Dataset excerpt below:
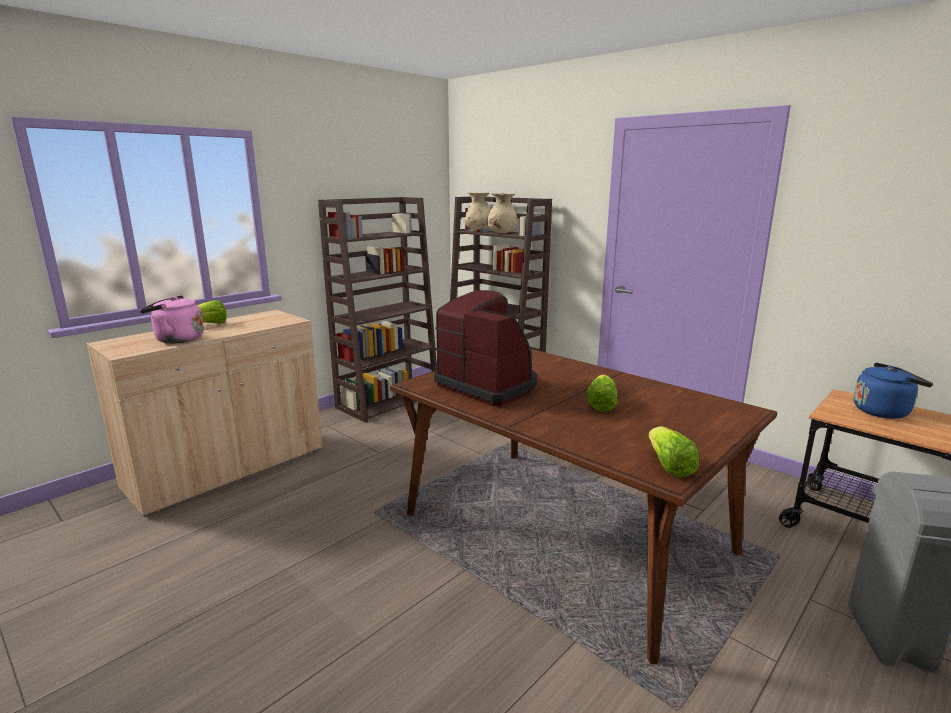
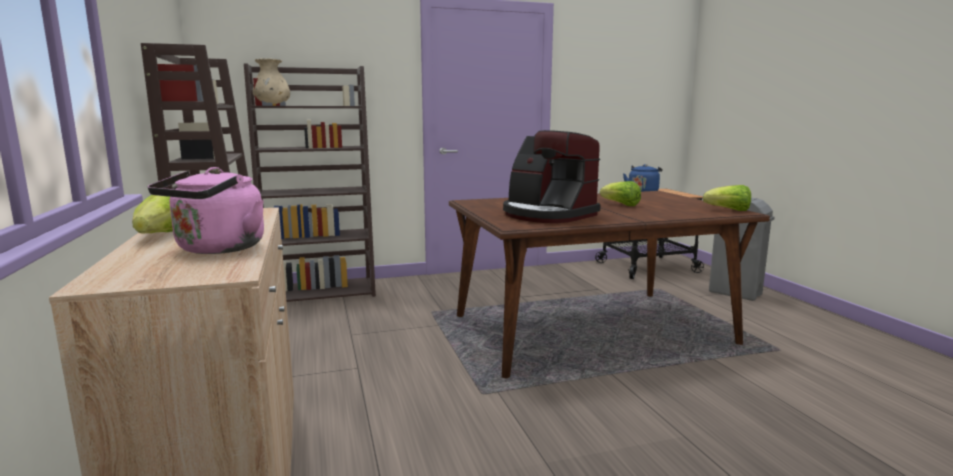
camera: 60 degrees left, 5 degrees down
(488, 385) = (547, 215): coffee machine -> coffee machine turned 120 degrees counterclockwise
(501, 233) = (313, 105): beige vase -> none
End of Dataset excerpt.
_What to do_
With the pictures removed, return the data above word for word.

_Response_
camera: 60 degrees left, 5 degrees down
(488, 385) = (547, 215): coffee machine -> coffee machine turned 120 degrees counterclockwise
(501, 233) = (313, 105): beige vase -> none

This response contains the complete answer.